Hello
I have a question about filter behaviour and block processing.
I have a signal x[k]=s[k]+n[k] where s is clean speech and n is
colored, gaussian noise.
In the algorithm I am working on I do block processing. Each block
xb[j]=(x[1+L*j],x[2+L*j],.....,x[L+L*j])
where xb[j] is the j'th block-input is sent thru 2 filters A and B.
The filter-coefficients of A and B vary for each block according to
some analysis
I perform (autocorrelation, spectral analysis etc.).
In the noiseless case where x[k]=s[k] I expect the output of the
algorithm to be
as close to s[k] as possible if not equal.
Furthermore, if x[k]=s[k] then the time-varying filter B will be the
inverse
of A for any block j.
My question is then:
Should I implement the filters A and B with filter-states (initial &
final conditions) ?
Or should I implement the filters A and B without filter-states?

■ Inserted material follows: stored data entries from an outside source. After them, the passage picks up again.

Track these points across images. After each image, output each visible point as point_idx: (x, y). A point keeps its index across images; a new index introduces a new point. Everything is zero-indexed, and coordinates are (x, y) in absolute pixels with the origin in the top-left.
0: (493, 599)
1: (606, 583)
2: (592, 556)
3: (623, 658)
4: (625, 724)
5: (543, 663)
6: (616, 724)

I did some simulation in matlab which showed me that I would get a
better result
if I implemented the filters without filter-states. So I used the
syntax:
filter_output=filter(numerator filter coefficients,denominator
filter coefficients,block j)
instead of:
[filter_output, final_state]=filter(numerator filter
coefficients,denominator filter coefficients,block j, initial_state);
initial_state=final_state;
However, I lack the theoretical basis and a good explanation for
choosing to implement the
filters without filter-states. So I was hoping that somebody in this
forum could help me?
Btw, filter A is a whitening filter and filter B is a "vocal-tract"
filter.
Thanks in advance...